Task description>
Word for word, restate the records that appear below.

(Provided records Opens)

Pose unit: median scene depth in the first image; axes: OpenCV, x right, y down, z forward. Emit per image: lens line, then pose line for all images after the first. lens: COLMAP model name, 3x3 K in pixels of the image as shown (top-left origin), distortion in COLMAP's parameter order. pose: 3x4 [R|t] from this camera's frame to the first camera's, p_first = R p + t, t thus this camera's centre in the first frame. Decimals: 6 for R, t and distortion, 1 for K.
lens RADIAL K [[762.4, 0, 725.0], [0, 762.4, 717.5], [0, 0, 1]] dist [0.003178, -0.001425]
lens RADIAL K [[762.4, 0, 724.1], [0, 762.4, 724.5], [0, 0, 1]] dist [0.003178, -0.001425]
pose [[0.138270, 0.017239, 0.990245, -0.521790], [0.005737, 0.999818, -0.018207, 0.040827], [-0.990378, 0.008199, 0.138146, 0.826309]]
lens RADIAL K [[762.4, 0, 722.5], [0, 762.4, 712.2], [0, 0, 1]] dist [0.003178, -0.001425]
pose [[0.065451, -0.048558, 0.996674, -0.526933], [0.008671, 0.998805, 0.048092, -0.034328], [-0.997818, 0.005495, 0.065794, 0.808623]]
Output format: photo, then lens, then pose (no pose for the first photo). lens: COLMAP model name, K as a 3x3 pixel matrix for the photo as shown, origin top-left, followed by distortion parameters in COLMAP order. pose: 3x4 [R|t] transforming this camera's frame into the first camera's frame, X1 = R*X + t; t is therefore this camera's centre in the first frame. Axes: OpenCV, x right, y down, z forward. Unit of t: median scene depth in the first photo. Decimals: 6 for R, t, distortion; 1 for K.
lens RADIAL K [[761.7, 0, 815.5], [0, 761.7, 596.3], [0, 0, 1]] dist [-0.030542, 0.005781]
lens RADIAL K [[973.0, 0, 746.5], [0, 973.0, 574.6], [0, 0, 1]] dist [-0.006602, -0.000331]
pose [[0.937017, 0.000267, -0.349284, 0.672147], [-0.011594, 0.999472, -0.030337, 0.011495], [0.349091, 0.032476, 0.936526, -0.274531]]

(Provided records Closes)

Written solution>
Pose unit: median scene depth in the first image; axes: OpenCV, x right, y down, z forward. Emit per image: lens line, then pose line for all images after the first. lens: COLMAP model name, 3x3 K in pixels of the image as shown (top-left origin), distortion in COLMAP's parameter order. pose: 3x4 [R|t] from this camera's frame to the first camera's, p_first = R p + t, t thus this camera's centre in the first frame. Decimals: 6 for R, t and distortion, 1 for K.
lens RADIAL K [[762.4, 0, 725.0], [0, 762.4, 717.5], [0, 0, 1]] dist [0.003178, -0.001425]
lens RADIAL K [[762.4, 0, 724.1], [0, 762.4, 724.5], [0, 0, 1]] dist [0.003178, -0.001425]
pose [[0.138270, 0.017239, 0.990245, -0.521790], [0.005737, 0.999818, -0.018207, 0.040827], [-0.990378, 0.008199, 0.138146, 0.826309]]
lens RADIAL K [[762.4, 0, 722.5], [0, 762.4, 712.2], [0, 0, 1]] dist [0.003178, -0.001425]
pose [[0.065451, -0.048558, 0.996674, -0.526933], [0.008671, 0.998805, 0.048092, -0.034328], [-0.997818, 0.005495, 0.065794, 0.808623]]
Output format: photo, then lens, then pose (no pose for the first photo). lens: COLMAP model name, K as a 3x3 pixel matrix for the photo as shown, origin top-left, followed by distortion parameters in COLMAP order. pose: 3x4 [R|t] transforming this camera's frame into the first camera's frame, X1 = R*X + t; t is therefore this camera's centre in the first frame. Axes: OpenCV, x right, y down, z forward. Unit of t: median scene depth in the first photo. Decimals: 6 for R, t, distortion; 1 for K.
lens RADIAL K [[761.7, 0, 815.5], [0, 761.7, 596.3], [0, 0, 1]] dist [-0.030542, 0.005781]
lens RADIAL K [[973.0, 0, 746.5], [0, 973.0, 574.6], [0, 0, 1]] dist [-0.006602, -0.000331]
pose [[0.937017, 0.000267, -0.349284, 0.672147], [-0.011594, 0.999472, -0.030337, 0.011495], [0.349091, 0.032476, 0.936526, -0.274531]]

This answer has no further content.